● **Entries shown**
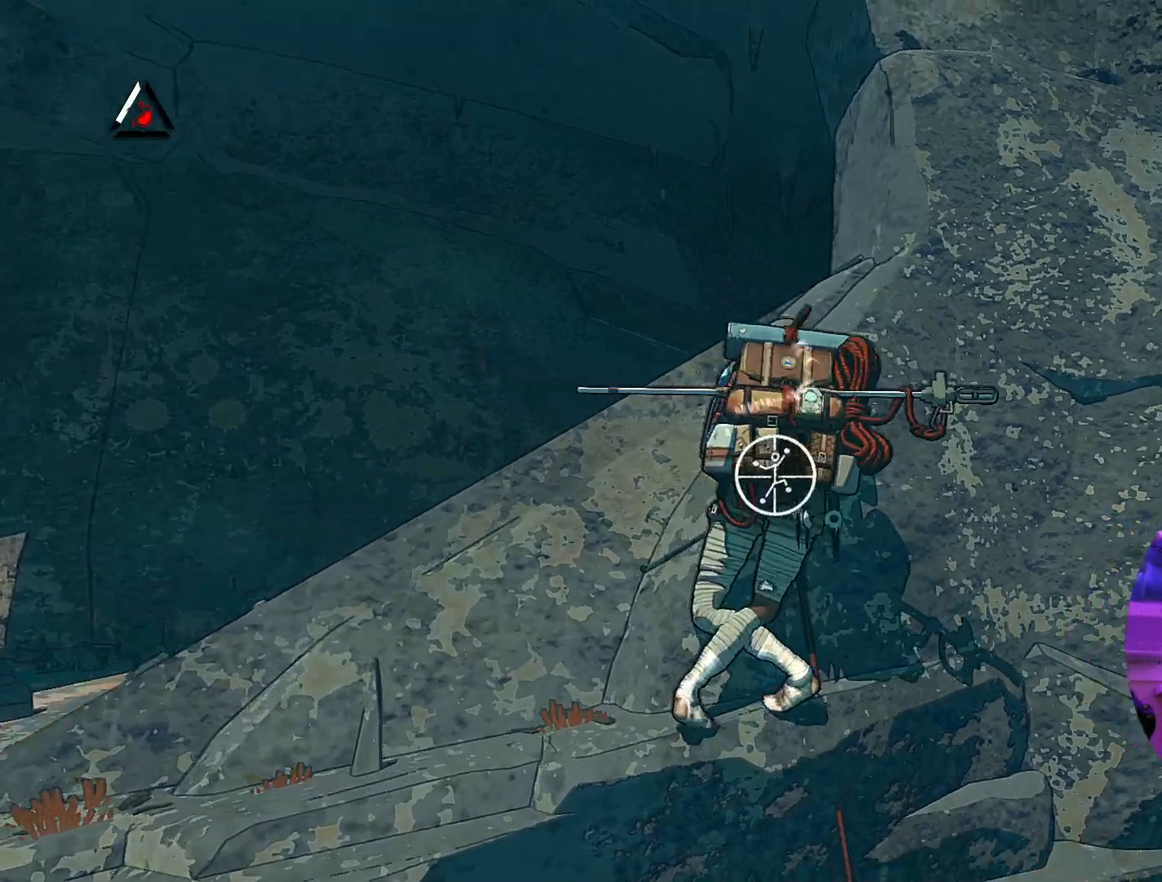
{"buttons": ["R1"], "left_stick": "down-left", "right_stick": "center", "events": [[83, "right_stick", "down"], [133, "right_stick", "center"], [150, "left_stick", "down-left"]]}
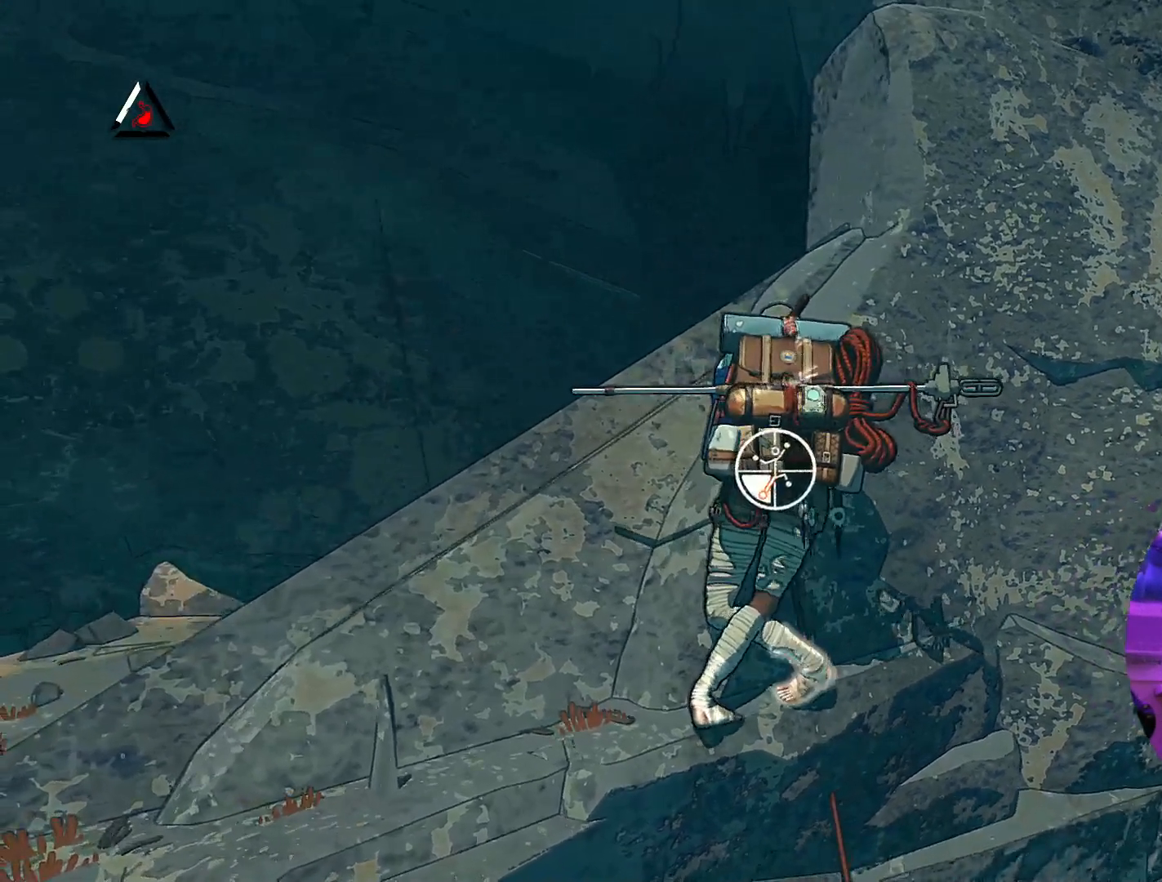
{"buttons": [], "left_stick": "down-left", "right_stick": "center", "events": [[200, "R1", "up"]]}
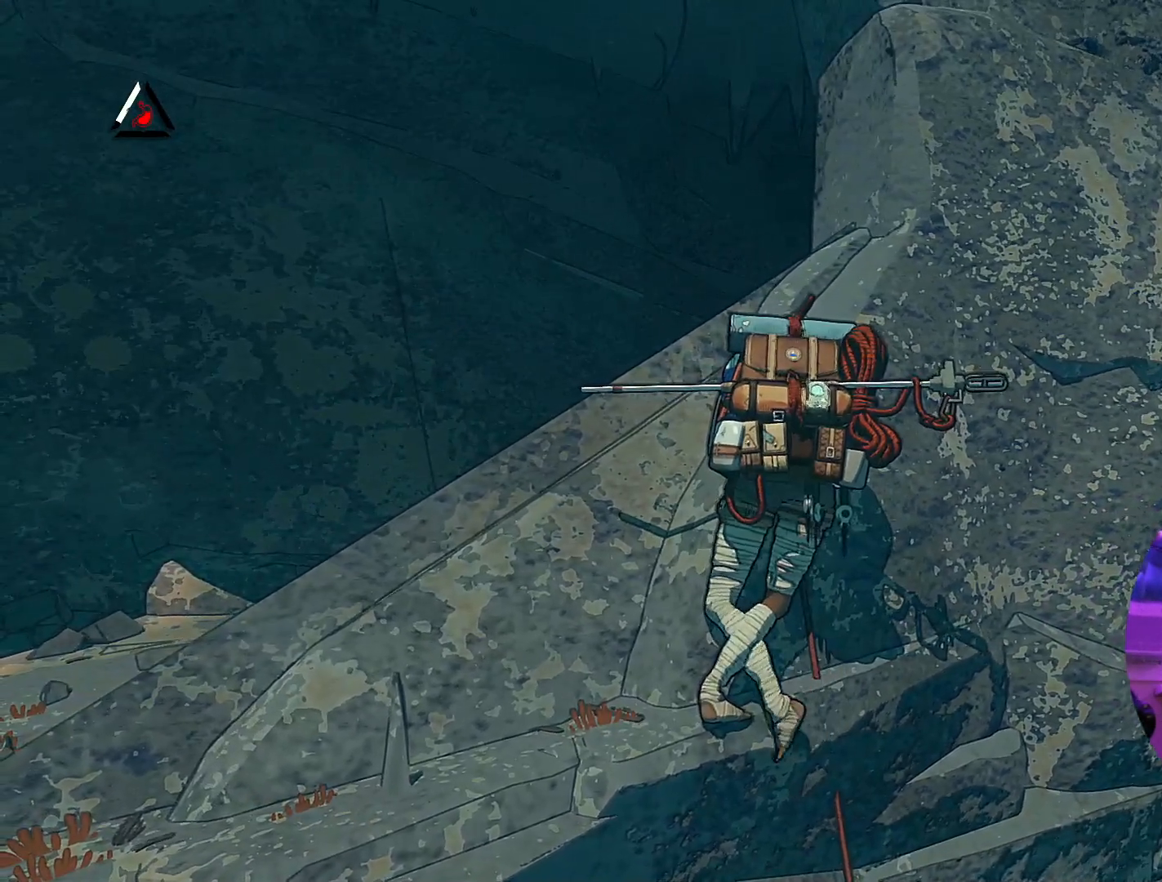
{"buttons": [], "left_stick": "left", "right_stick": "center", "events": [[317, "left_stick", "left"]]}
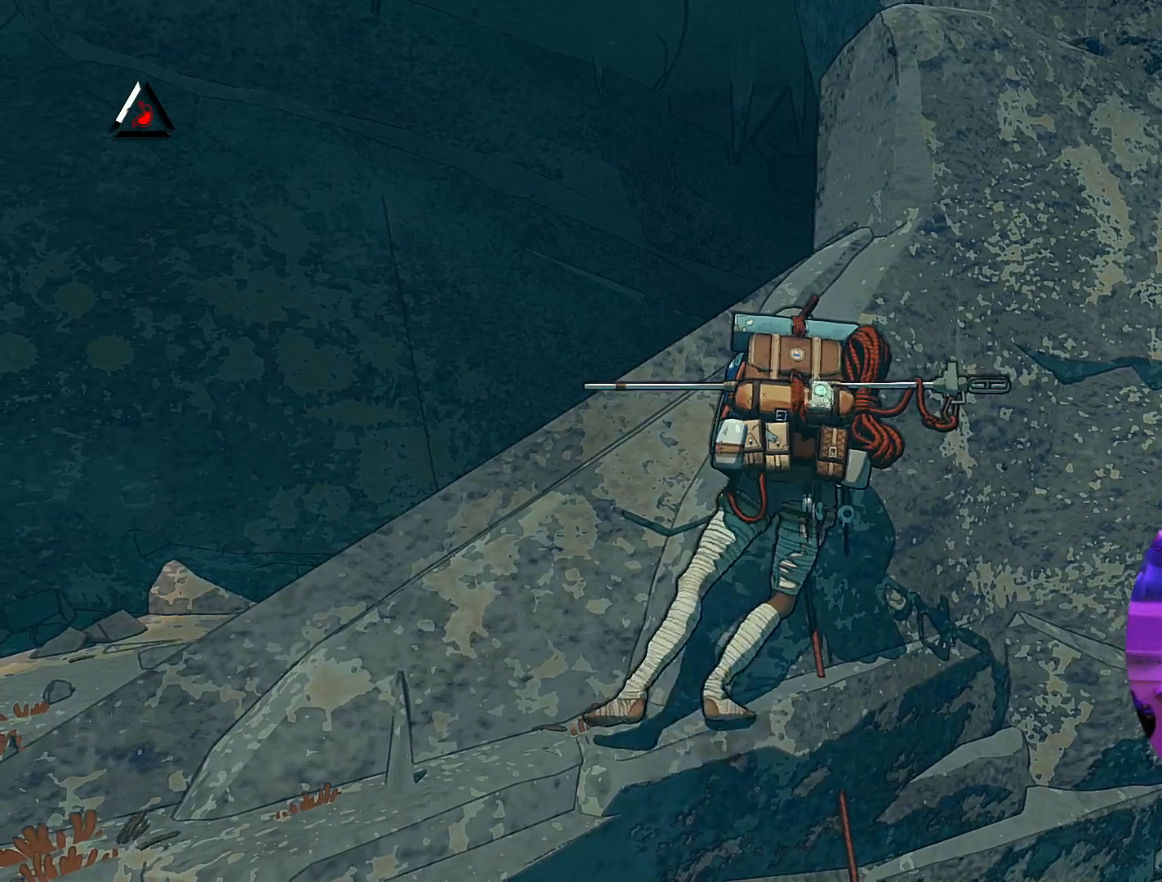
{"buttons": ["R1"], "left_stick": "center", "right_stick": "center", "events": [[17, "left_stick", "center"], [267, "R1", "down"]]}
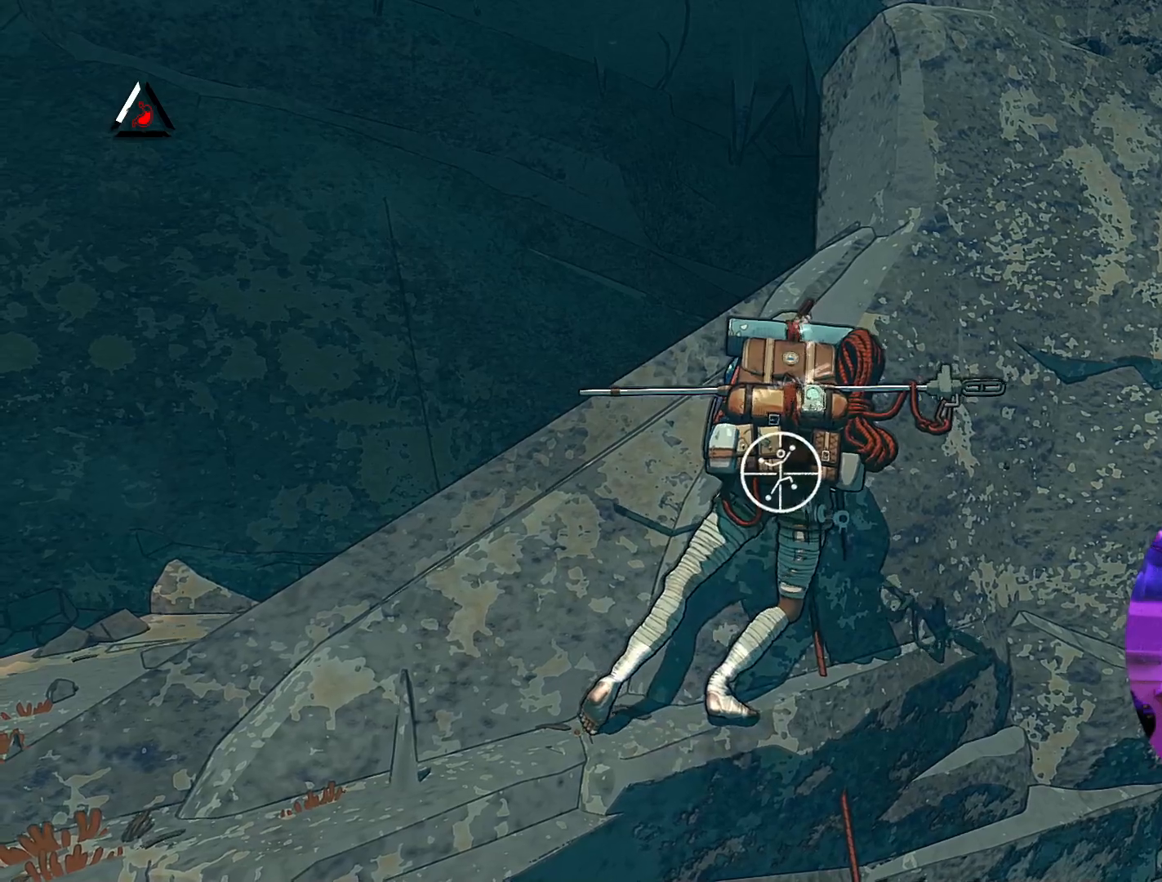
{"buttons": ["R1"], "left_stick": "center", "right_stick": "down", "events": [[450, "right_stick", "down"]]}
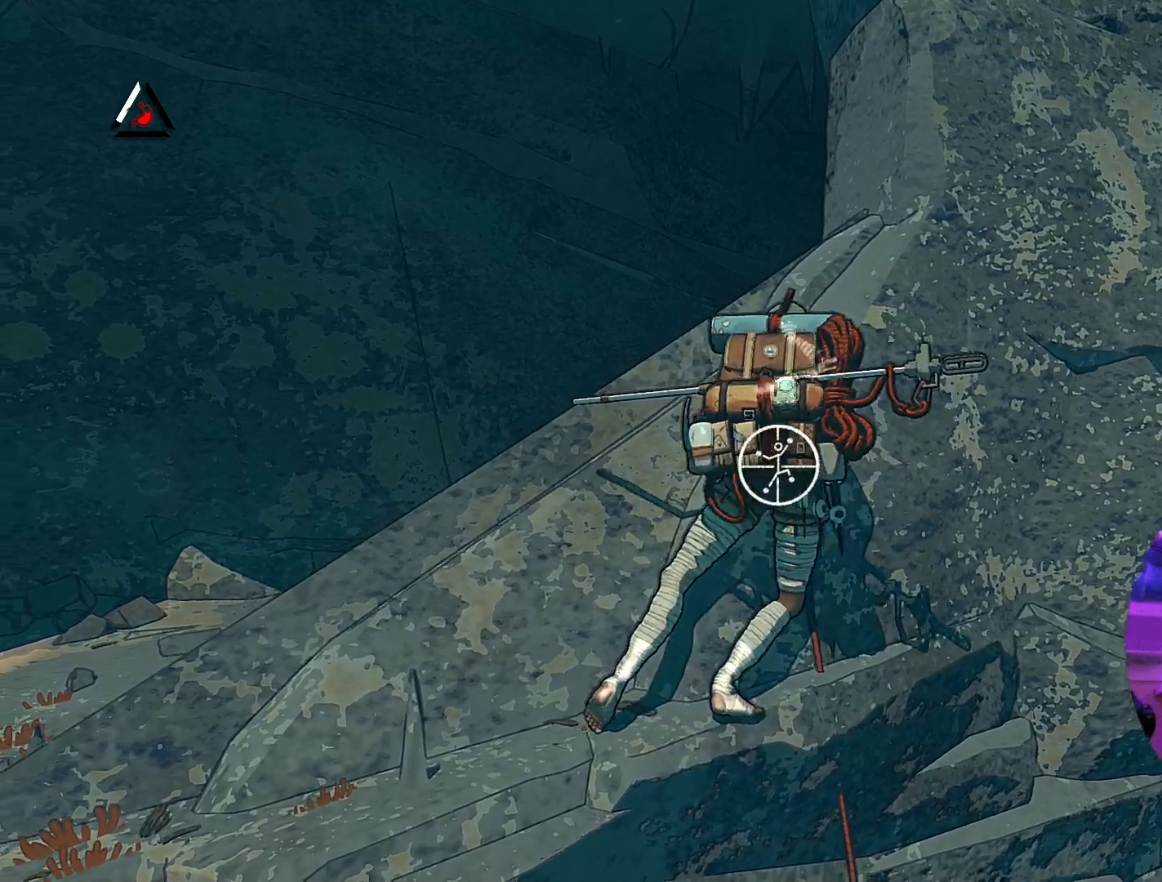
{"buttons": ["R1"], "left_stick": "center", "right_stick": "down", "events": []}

● **Task details**
Each record should be written out again exactly, though without its pictures.

● **Result for this task**
{"buttons": ["R1"], "left_stick": "down-left", "right_stick": "center", "events": [[83, "right_stick", "down"], [133, "right_stick", "center"], [150, "left_stick", "down-left"]]}
{"buttons": [], "left_stick": "down-left", "right_stick": "center", "events": [[200, "R1", "up"]]}
{"buttons": [], "left_stick": "left", "right_stick": "center", "events": [[317, "left_stick", "left"]]}
{"buttons": ["R1"], "left_stick": "center", "right_stick": "center", "events": [[17, "left_stick", "center"], [267, "R1", "down"]]}
{"buttons": ["R1"], "left_stick": "center", "right_stick": "down", "events": [[450, "right_stick", "down"]]}
{"buttons": ["R1"], "left_stick": "center", "right_stick": "down", "events": []}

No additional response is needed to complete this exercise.